I'm using kafka-python to produce messages for a Kafka 2.2.1 cluster (a managed cluster instance from AWS's MSK service). I'm able to retrieve the bootstrap servers and establish a network connection to them, but no message ever gets through. Instead after each message of the Type A
I immediately receive one of type B
... and eventually a type C
:
A [INFO] 2019-11-19T15:17:19.603Z <BrokerConnection ... <connecting> [IPv4 ('10.0.128.56', 9094)]>: Connection complete.
B [ERROR] 2019-11-19T15:17:19.605Z <BrokerConnection ... <connected> [IPv4 ('10.0.128.56', 9094)]>: socket disconnected
C [ERROR] KafkaTimeoutError: KafkaTimeoutError: Failed to update metadata after 60.0 secs.
What causes a broker node to accept a TCP connection from a hopeful producer, but then immediately close it again?
Edit
The topic already exists, and kafka-topics.sh --list
displays it.
I have the same problem with all clients I've used: Kafka's kafka-console-producer.sh
, kafka-python, confluent-kafka, and kafkacat
The Kafka cluster is in the same VPC as all my other machines, and its security group allows any incoming and outgoing traffic within that VPC.

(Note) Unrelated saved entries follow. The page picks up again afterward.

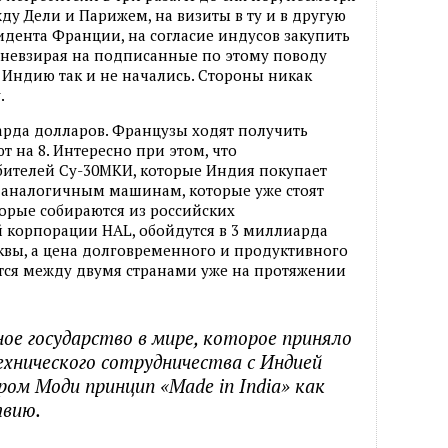
у Дели и Парижем, на визиты в ту и в другую
дента Франции, на согласие индусов закупить
6, невзирая на подписанные по этому поводу
в Индию так и не начались. Стороны никак
.
арда долларов. Французы ходят получить
 на 8. Интересно при этом, что
ителей Су-30МКИ, которые Индия покупает
0 аналогичным машинам, которые уже стоят
орые собираются из российских
корпорации HAL, обойдутся в 3 миллиарда
квы, а цена долговременного и продуктивного
ется между двумя странами уже на протяжении
ое государство в мире, которое приняло
ехнического сотрудничества с Индией
ом Моди принцип «Made in India» как
твию.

However, it's managed by Amazon's Managed Streaming for Kafka (MSK) servive, which means I don't have fine-grained control over the server installation settings (or even know what they are). MSK just publishes the zookeeper and message broker URLs for clients to use.

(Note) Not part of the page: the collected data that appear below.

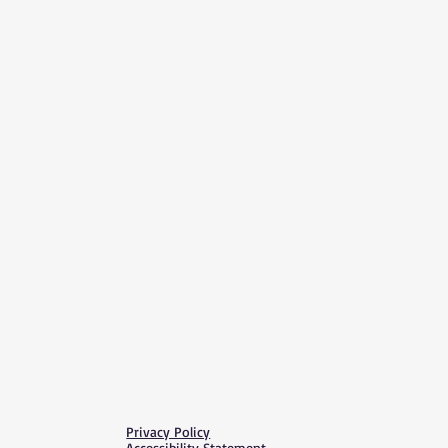
Privacy Policy
Accessibility Statement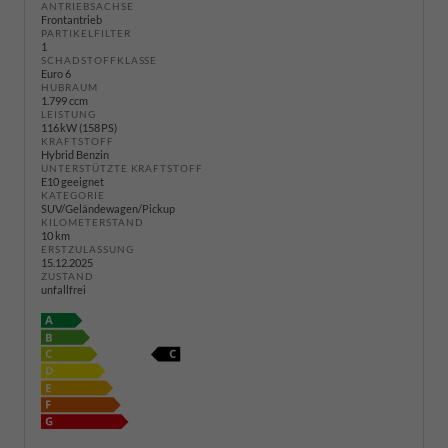
ANTRIEBSACHSE
Frontantrieb
PARTIKELFILTER
1
SCHADSTOFFKLASSE
Euro 6
HUBRAUM
1.799 ccm
LEISTUNG
116 kW (158 PS)
KRAFTSTOFF
Hybrid Benzin
UNTERSTÜTZTE KRAFTSTOFF
E10 geeignet
KATEGORIE
SUV/Geländewagen/Pickup
KILOMETERSTAND
10 km
ERSTZULASSUNG
15.12.2025
ZUSTAND
unfallfrei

The producer runs as an AWS Lambda function, but the problem persists when I run it on a normal EC2 instance.
Permissions are not the issue. I have assigned the lambda role all the AWS permissions it needs (AWS is always very explicit about which operation required which missing permission).
Connectivity is not the issue. I can reach the URLs of both the zookeepers and the message brokers with standard telnet. However, issuing commands to the zookeepers works, while issuing commands to the message brokers always eventually fails. Since Kafka uses a binary protocol over TCP, I'm at a loss how to debug the problem further.
Edit
As suggested, I debugged this with
./kafkacat -b $BROKERS -L -d broker
and got:
7|1574772202.379|FEATURE|rdkafka#producer-1| [thrd:HOSTNAME]: HOSTNAME:9094/bootstrap: Updated enabled protocol features +ApiVersion to ApiVersion
%7|1574772202.379|STATE|rdkafka#producer-1| [thrd:HOSTNAME]: HOSTNAME:9094/bootstrap: Broker changed state CONNECT -> APIVERSION_QUERY
%7|1574772202.379|BROKERFAIL|rdkafka#producer-1| [thrd:HOSTNAME]: HOSTNAME:9094/bootstrap: failed: err: Local: Broker transport failure: (errno: Operation now in progress)
%7|1574772202.379|FEATURE|rdkafka#producer-1| [thrd:HOSTNAME]: HOSTNAME:9094/bootstrap: Updated enabled protocol features -ApiVersion to
%7|1574772202.380|STATE|rdkafka#producer-1| [thrd:HOSTNAME]: HOSTNAME:9094/bootstrap: Broker changed state APIVERSION_QUERY -> DOWN
So, is this a kind of mismatch between client and broker API versions? How can I recover from this, bearing in mind that I have no control over the version or the configuration of the Kafka cluster that AWS provides?
I think that this is related to the TLS encryption. By default, MSK spins up a cluster that accepts both PLAINTEXT and TLS but if you are grabbing the bootstrap servers programmatically from the cluster it will only provide you with the TLS ports. If this is the case for you, try using the PLAINTEXT port 9092 instead.
To authenticate the client for TLS you need to generate a certificate: https://docs.aws.amazon.com/msk/latest/developerguide/msk-authentication.html and would then need to get this certificate onto your lambda and reference the certificate in your Producer configuration.
If you are able to configure your MSK cluster as PLAINTEXT only then when you grab the bootstrap servers from the AWS SDK it will give you the PLAINTEXT port and you should be good.